A verbatim copy of the full data, with no pictures, is the expected answer.

Data section →

------------------------------------------------------------------------

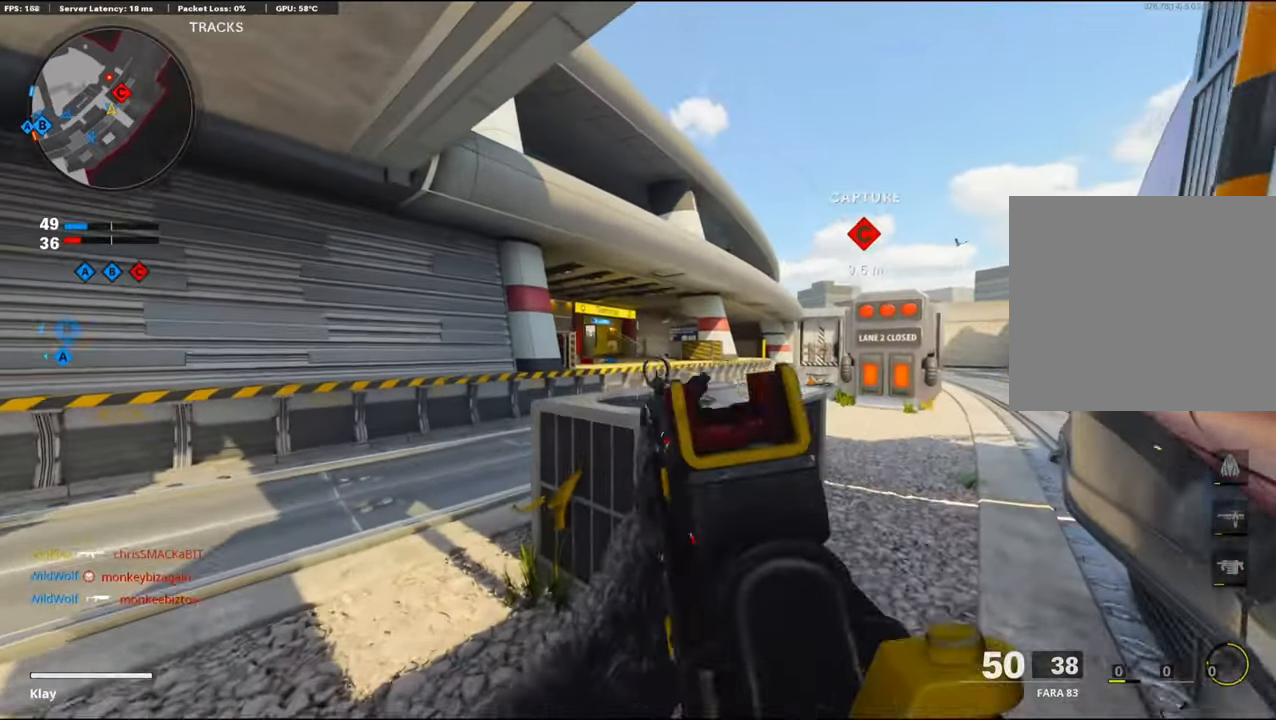
{"buttons": ["L1", "R1"], "left_stick": "down-left", "right_stick": "center", "events": [[267, "R1", "down"], [267, "left_stick", "down-left"], [267, "right_stick", "left"], [400, "right_stick", "center"]]}
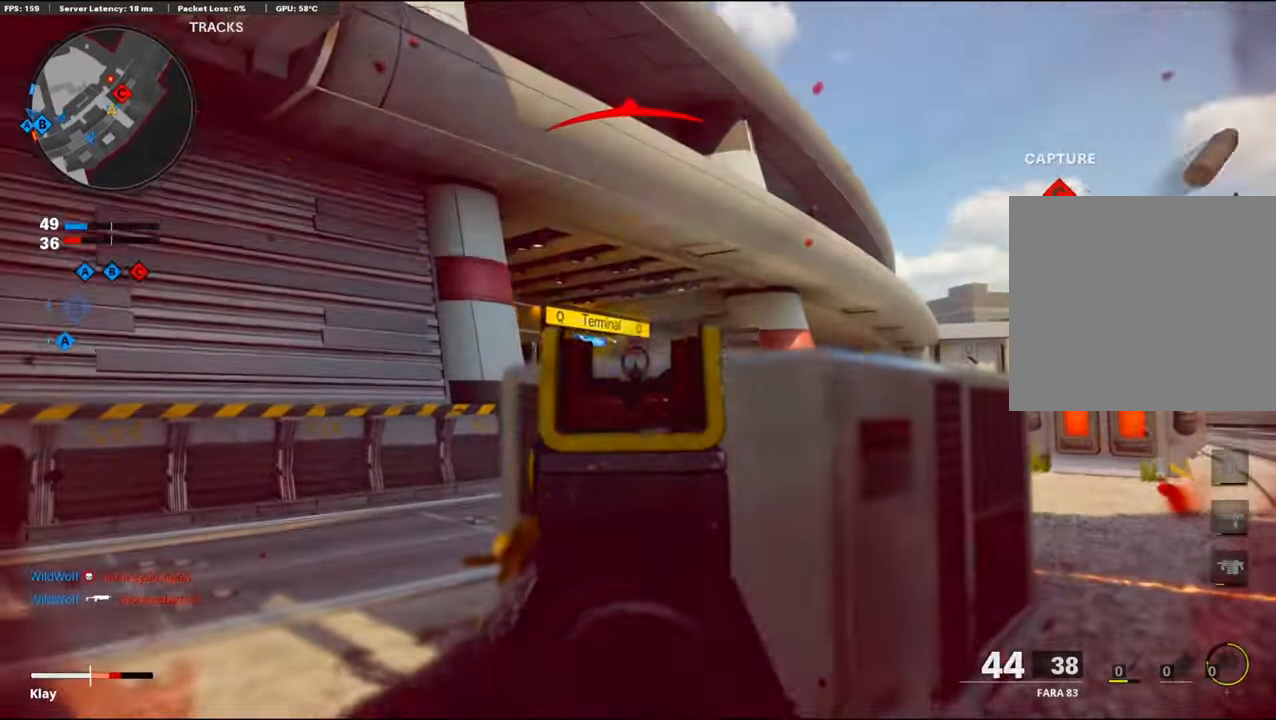
{"buttons": ["L1", "R1", "R3"], "left_stick": "left", "right_stick": "center", "events": [[267, "left_stick", "up-right"], [267, "right_stick", "down"], [300, "R3", "down"], [434, "R3", "up"], [434, "left_stick", "left"], [434, "right_stick", "center"], [484, "R3", "down"]]}
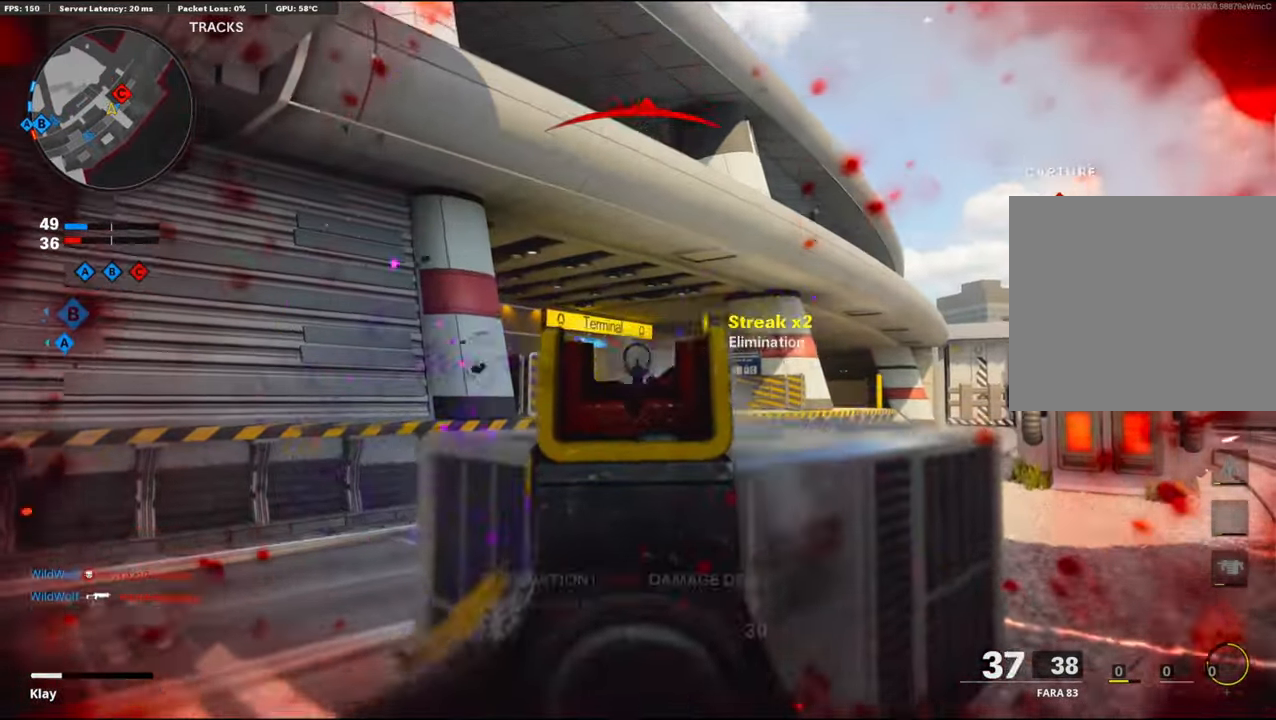
{"buttons": ["L3"], "left_stick": "up-right", "right_stick": "center", "events": [[50, "R3", "up"], [250, "right_stick", "down"], [300, "L1", "up"], [300, "left_stick", "up-right"], [500, "L3", "down"], [500, "R1", "up"], [500, "right_stick", "center"]]}
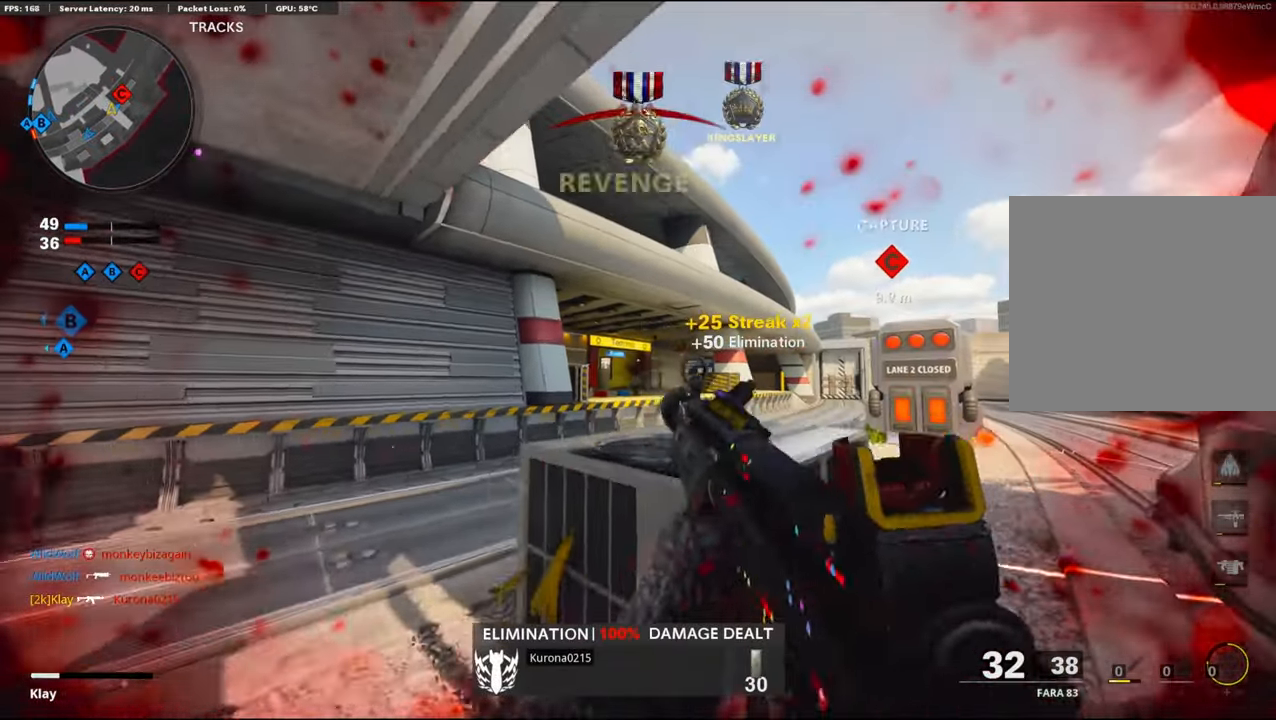
{"buttons": ["R3"], "left_stick": "up-right", "right_stick": "center", "events": [[84, "SQUARE", "down"], [217, "L3", "up"], [217, "SQUARE", "up"], [217, "left_stick", "up-left"], [217, "right_stick", "down"], [317, "R3", "down"], [317, "left_stick", "down-left"], [467, "left_stick", "up-right"], [467, "right_stick", "center"]]}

------------------------------------------------------------------------

Answer section →
{"buttons": ["L1", "R1"], "left_stick": "down-left", "right_stick": "center", "events": [[267, "R1", "down"], [267, "left_stick", "down-left"], [267, "right_stick", "left"], [400, "right_stick", "center"]]}
{"buttons": ["L1", "R1", "R3"], "left_stick": "left", "right_stick": "center", "events": [[267, "left_stick", "up-right"], [267, "right_stick", "down"], [300, "R3", "down"], [434, "R3", "up"], [434, "left_stick", "left"], [434, "right_stick", "center"], [484, "R3", "down"]]}
{"buttons": ["L3"], "left_stick": "up-right", "right_stick": "center", "events": [[50, "R3", "up"], [250, "right_stick", "down"], [300, "L1", "up"], [300, "left_stick", "up-right"], [500, "L3", "down"], [500, "R1", "up"], [500, "right_stick", "center"]]}
{"buttons": ["R3"], "left_stick": "up-right", "right_stick": "center", "events": [[84, "SQUARE", "down"], [217, "L3", "up"], [217, "SQUARE", "up"], [217, "left_stick", "up-left"], [217, "right_stick", "down"], [317, "R3", "down"], [317, "left_stick", "down-left"], [467, "left_stick", "up-right"], [467, "right_stick", "center"]]}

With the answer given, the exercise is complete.